→ **What this task involves**
Look for the line that has "M881,980L696,1259H692L871,987Z" in the material below; please repeat it and every line after it, exactly, up to and including the line that has "M9,1014C49,980 115,989 141,1037", and nothing else.

→ **Given records**
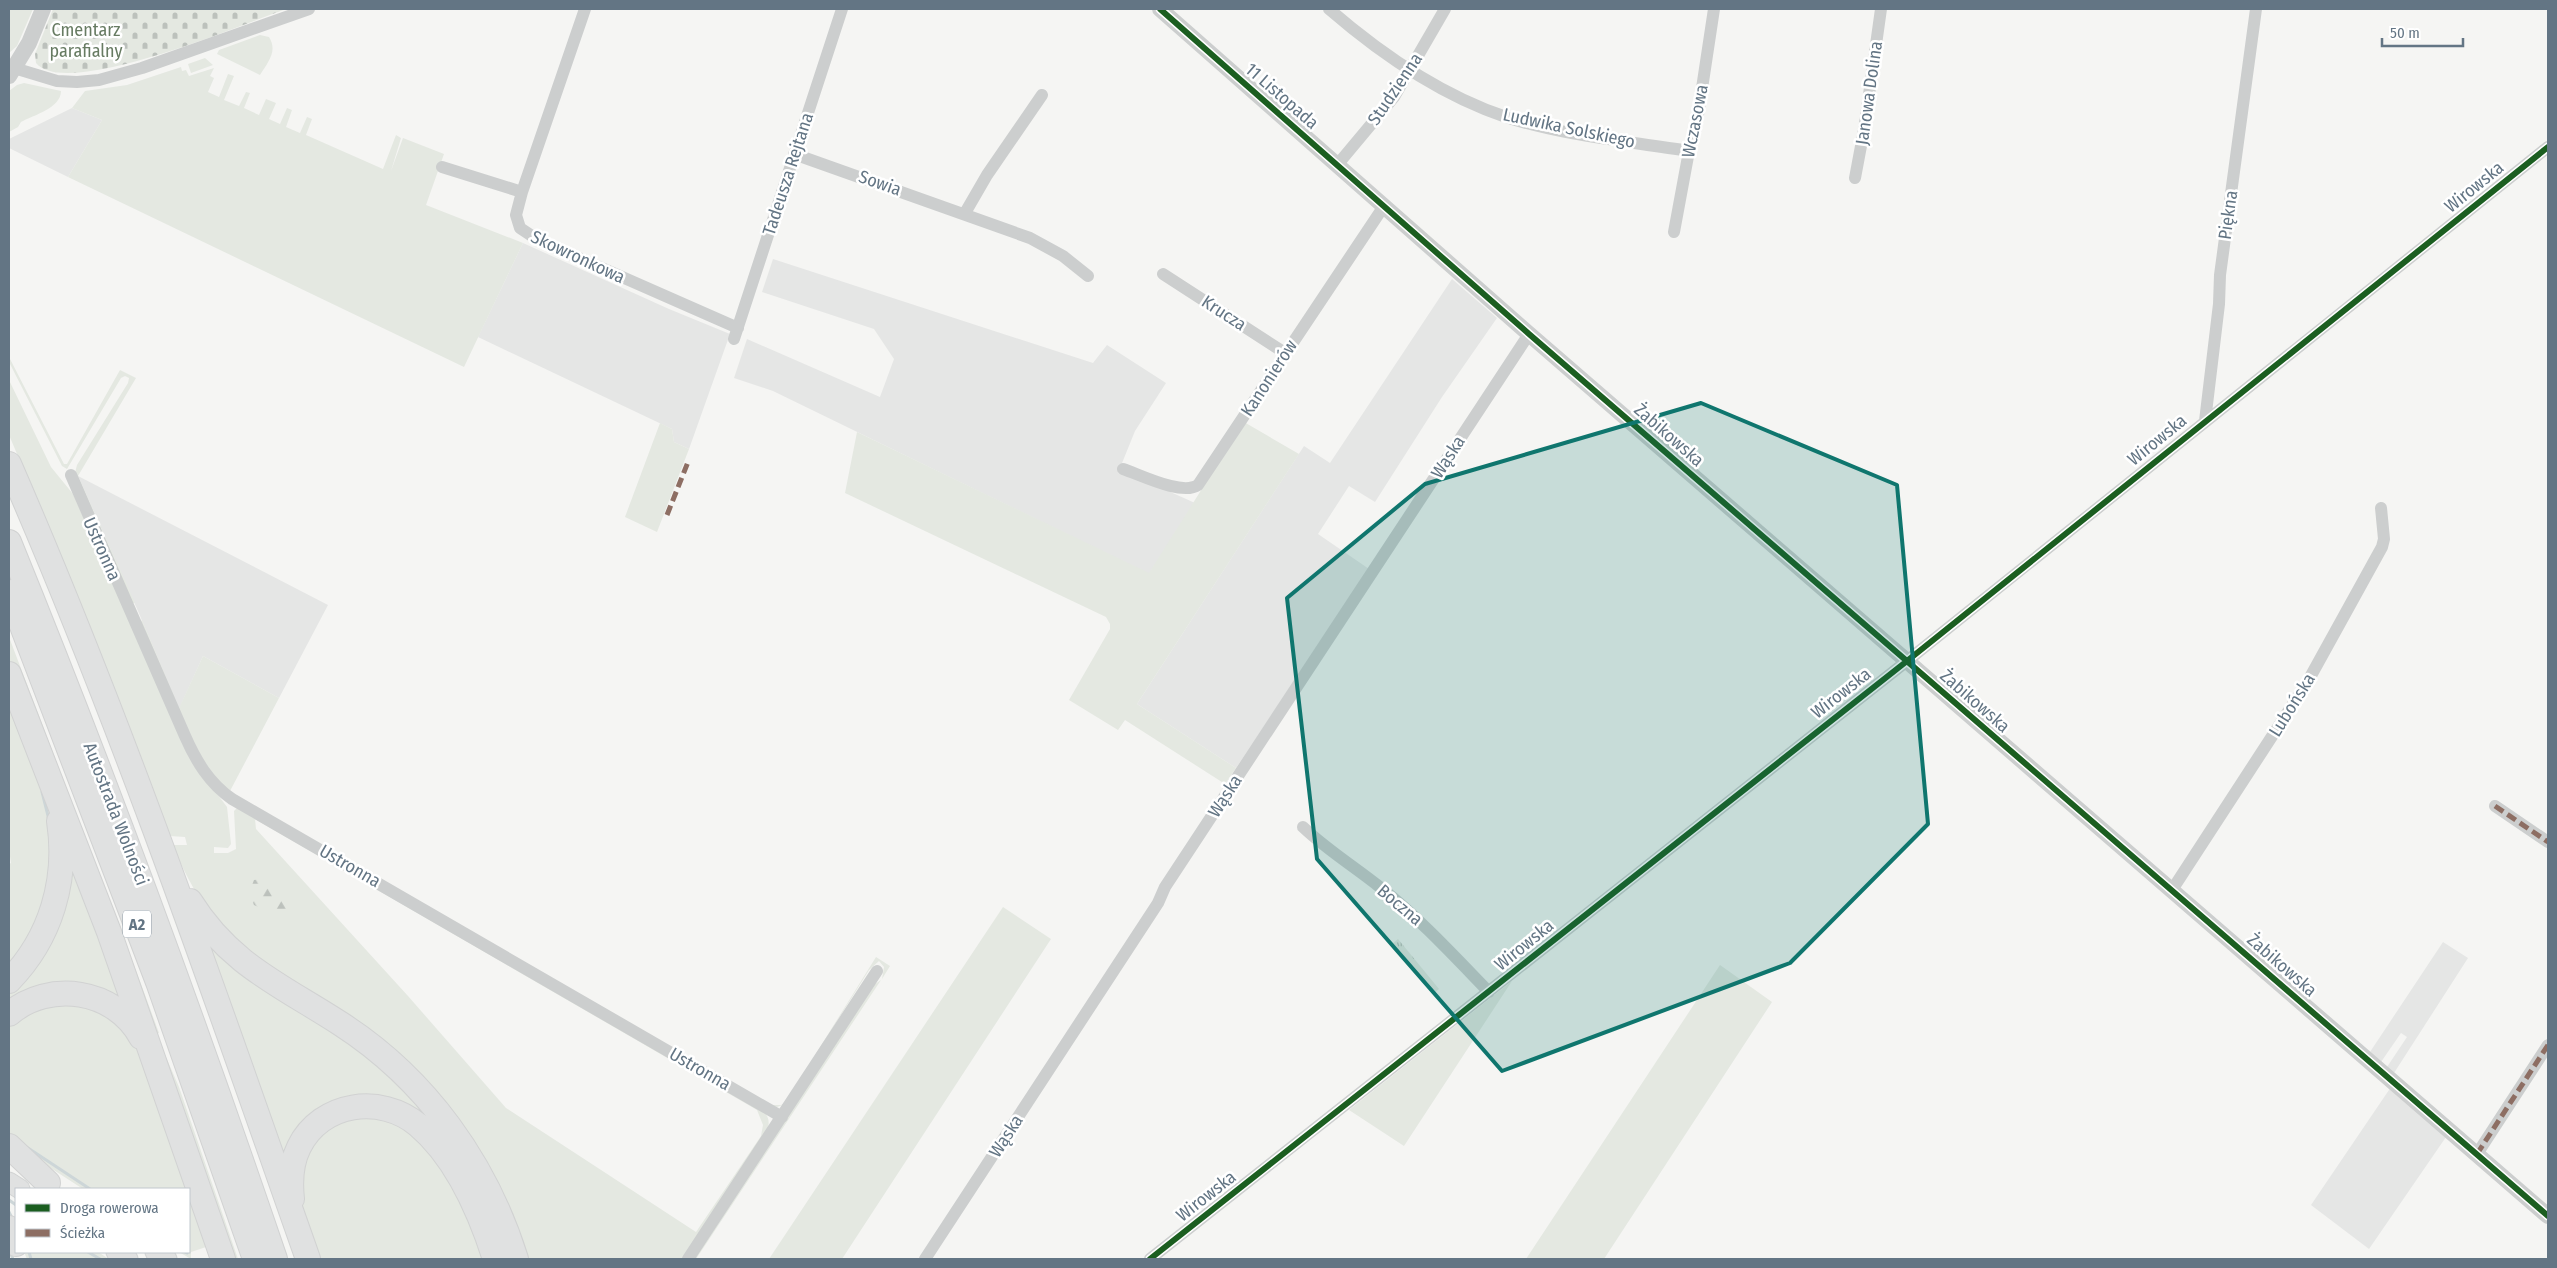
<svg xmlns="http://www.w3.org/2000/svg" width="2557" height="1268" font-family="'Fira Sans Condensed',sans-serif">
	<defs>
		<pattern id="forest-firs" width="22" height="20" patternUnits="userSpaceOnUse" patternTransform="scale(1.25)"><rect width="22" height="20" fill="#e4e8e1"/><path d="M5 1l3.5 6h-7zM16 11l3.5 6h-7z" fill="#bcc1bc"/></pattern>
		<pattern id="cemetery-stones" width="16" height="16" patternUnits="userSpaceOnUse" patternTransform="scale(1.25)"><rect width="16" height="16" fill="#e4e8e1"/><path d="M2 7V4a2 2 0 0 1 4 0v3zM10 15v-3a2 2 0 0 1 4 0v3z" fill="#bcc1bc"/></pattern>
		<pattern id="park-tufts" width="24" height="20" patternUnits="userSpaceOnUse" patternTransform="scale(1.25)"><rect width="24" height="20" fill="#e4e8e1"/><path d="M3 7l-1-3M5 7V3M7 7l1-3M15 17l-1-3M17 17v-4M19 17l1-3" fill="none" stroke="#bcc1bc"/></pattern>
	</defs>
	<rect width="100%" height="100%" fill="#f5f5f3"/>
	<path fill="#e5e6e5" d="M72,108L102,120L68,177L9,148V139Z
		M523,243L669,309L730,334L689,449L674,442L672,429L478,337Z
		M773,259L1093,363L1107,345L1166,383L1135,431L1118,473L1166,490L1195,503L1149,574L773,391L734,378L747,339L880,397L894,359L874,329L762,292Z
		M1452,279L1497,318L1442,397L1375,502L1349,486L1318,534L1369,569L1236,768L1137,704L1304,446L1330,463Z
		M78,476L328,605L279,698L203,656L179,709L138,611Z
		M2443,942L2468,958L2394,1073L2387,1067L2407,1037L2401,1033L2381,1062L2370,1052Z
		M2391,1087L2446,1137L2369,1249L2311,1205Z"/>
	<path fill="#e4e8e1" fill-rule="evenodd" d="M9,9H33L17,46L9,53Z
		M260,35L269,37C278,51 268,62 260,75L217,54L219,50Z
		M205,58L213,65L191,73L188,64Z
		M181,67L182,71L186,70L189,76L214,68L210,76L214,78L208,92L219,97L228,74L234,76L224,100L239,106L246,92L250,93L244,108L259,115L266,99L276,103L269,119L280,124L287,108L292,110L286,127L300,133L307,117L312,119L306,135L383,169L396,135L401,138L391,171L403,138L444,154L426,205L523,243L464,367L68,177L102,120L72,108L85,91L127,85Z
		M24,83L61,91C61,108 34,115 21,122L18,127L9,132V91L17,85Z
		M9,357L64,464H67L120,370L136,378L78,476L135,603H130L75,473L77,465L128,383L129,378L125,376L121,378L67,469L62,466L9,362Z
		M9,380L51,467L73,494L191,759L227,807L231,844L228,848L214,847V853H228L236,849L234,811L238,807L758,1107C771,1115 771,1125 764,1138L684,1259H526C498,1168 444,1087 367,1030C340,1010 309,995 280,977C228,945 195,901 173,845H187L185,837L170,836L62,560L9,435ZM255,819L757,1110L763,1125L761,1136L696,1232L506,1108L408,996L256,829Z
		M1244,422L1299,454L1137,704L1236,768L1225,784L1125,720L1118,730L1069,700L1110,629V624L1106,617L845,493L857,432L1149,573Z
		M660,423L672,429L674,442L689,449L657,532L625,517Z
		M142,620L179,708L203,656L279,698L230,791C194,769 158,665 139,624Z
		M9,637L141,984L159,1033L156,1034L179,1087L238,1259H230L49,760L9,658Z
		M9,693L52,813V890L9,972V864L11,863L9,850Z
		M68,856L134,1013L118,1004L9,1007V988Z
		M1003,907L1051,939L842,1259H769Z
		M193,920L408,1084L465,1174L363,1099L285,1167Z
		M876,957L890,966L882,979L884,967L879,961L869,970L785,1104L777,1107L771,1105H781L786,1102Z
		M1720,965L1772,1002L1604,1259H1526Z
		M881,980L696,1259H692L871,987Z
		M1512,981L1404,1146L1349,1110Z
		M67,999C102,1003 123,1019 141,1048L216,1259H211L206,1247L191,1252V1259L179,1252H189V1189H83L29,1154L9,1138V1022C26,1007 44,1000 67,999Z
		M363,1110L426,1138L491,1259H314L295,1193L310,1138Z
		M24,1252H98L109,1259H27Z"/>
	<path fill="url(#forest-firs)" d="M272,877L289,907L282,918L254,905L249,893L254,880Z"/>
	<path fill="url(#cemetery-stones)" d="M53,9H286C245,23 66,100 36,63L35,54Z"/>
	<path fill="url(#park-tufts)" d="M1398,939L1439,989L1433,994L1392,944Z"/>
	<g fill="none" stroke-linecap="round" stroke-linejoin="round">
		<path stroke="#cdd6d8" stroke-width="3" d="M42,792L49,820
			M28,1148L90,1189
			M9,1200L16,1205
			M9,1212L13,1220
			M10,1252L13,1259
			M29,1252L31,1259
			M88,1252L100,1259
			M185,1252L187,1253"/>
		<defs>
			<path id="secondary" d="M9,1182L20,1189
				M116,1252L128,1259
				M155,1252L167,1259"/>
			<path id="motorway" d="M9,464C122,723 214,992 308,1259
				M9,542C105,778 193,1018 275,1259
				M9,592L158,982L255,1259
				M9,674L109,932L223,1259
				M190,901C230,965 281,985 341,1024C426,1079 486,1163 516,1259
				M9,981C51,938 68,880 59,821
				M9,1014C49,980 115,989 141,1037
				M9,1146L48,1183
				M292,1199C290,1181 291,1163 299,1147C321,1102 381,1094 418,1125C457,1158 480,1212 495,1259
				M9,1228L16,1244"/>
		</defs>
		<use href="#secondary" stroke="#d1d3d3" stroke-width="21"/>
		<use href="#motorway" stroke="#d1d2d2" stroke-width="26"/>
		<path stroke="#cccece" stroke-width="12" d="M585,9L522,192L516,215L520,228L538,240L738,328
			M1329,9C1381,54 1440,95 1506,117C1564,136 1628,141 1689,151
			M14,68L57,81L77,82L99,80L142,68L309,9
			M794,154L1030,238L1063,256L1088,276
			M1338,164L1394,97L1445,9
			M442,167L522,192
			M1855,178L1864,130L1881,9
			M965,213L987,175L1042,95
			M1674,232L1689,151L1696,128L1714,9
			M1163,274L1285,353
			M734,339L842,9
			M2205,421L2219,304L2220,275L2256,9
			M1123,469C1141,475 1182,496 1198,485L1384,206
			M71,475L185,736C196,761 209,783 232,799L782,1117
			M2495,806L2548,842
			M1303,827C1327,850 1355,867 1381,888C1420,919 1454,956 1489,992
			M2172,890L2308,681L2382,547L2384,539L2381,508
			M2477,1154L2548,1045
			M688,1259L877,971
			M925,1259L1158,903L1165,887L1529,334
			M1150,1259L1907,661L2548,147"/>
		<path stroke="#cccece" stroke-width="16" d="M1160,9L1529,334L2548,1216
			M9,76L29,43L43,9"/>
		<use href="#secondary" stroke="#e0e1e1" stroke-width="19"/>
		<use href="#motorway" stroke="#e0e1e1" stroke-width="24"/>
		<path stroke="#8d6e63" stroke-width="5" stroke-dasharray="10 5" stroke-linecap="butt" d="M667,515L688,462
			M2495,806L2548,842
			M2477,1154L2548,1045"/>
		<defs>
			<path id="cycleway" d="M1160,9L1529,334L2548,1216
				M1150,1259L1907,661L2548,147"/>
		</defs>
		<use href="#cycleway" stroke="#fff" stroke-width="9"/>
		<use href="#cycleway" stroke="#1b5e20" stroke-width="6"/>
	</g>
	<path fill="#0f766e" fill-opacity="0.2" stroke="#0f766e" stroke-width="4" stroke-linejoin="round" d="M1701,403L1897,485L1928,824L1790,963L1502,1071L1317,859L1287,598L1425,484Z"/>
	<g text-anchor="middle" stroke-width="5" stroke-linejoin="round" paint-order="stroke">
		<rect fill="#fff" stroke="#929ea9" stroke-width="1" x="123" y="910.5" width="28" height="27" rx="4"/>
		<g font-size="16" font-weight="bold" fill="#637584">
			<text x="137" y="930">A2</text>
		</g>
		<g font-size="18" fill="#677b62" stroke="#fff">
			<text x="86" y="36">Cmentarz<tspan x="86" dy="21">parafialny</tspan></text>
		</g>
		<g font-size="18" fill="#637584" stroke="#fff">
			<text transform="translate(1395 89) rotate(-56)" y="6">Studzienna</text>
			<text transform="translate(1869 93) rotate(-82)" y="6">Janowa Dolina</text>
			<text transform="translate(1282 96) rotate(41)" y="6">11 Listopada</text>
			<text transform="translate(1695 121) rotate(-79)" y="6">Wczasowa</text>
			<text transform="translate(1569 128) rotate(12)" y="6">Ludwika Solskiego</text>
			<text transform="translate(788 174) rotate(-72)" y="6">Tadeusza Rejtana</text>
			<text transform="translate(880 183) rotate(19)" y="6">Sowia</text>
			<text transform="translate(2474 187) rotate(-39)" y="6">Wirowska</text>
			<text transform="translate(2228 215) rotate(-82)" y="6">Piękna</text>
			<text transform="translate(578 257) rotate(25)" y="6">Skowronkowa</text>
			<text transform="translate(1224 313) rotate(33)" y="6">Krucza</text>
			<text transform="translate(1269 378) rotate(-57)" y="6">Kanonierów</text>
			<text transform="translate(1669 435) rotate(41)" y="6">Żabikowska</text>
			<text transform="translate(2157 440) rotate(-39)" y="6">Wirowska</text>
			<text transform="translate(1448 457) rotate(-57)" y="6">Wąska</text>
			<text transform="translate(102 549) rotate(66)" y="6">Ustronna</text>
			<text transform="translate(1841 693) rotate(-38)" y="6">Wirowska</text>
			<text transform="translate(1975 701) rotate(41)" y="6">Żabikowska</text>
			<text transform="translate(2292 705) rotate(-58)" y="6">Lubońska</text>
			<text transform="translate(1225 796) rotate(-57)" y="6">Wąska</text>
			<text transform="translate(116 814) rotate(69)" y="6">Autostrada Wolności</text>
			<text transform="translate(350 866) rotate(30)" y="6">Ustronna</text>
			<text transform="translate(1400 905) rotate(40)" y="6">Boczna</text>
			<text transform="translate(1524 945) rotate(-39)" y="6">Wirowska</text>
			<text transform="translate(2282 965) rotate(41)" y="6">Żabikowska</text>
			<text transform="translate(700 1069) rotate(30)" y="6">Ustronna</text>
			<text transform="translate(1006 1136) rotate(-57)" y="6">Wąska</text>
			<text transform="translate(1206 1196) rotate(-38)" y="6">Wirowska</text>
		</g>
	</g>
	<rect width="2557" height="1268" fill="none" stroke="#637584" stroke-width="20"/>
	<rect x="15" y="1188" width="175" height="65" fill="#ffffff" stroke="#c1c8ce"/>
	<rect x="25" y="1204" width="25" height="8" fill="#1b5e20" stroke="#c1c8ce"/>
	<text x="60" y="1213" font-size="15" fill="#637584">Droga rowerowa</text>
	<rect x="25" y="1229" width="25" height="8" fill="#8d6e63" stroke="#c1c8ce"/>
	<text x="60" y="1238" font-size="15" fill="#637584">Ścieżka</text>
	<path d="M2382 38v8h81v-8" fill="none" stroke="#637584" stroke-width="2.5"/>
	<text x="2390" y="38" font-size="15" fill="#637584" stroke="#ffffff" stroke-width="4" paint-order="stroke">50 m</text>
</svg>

→ **Result of this task**
		M881,980L696,1259H692L871,987Z
		M1512,981L1404,1146L1349,1110Z
		M67,999C102,1003 123,1019 141,1048L216,1259H211L206,1247L191,1252V1259L179,1252H189V1189H83L29,1154L9,1138V1022C26,1007 44,1000 67,999Z
		M363,1110L426,1138L491,1259H314L295,1193L310,1138Z
		M24,1252H98L109,1259H27Z"/>
	<path fill="url(#forest-firs)" d="M272,877L289,907L282,918L254,905L249,893L254,880Z"/>
	<path fill="url(#cemetery-stones)" d="M53,9H286C245,23 66,100 36,63L35,54Z"/>
	<path fill="url(#park-tufts)" d="M1398,939L1439,989L1433,994L1392,944Z"/>
	<g fill="none" stroke-linecap="round" stroke-linejoin="round">
		<path stroke="#cdd6d8" stroke-width="3" d="M42,792L49,820
			M28,1148L90,1189
			M9,1200L16,1205
			M9,1212L13,1220
			M10,1252L13,1259
			M29,1252L31,1259
			M88,1252L100,1259
			M185,1252L187,1253"/>
		<defs>
			<path id="secondary" d="M9,1182L20,1189
				M116,1252L128,1259
				M155,1252L167,1259"/>
			<path id="motorway" d="M9,464C122,723 214,992 308,1259
				M9,542C105,778 193,1018 275,1259
				M9,592L158,982L255,1259
				M9,674L109,932L223,1259
				M190,901C230,965 281,985 341,1024C426,1079 486,1163 516,1259
				M9,981C51,938 68,880 59,821
				M9,1014C49,980 115,989 141,1037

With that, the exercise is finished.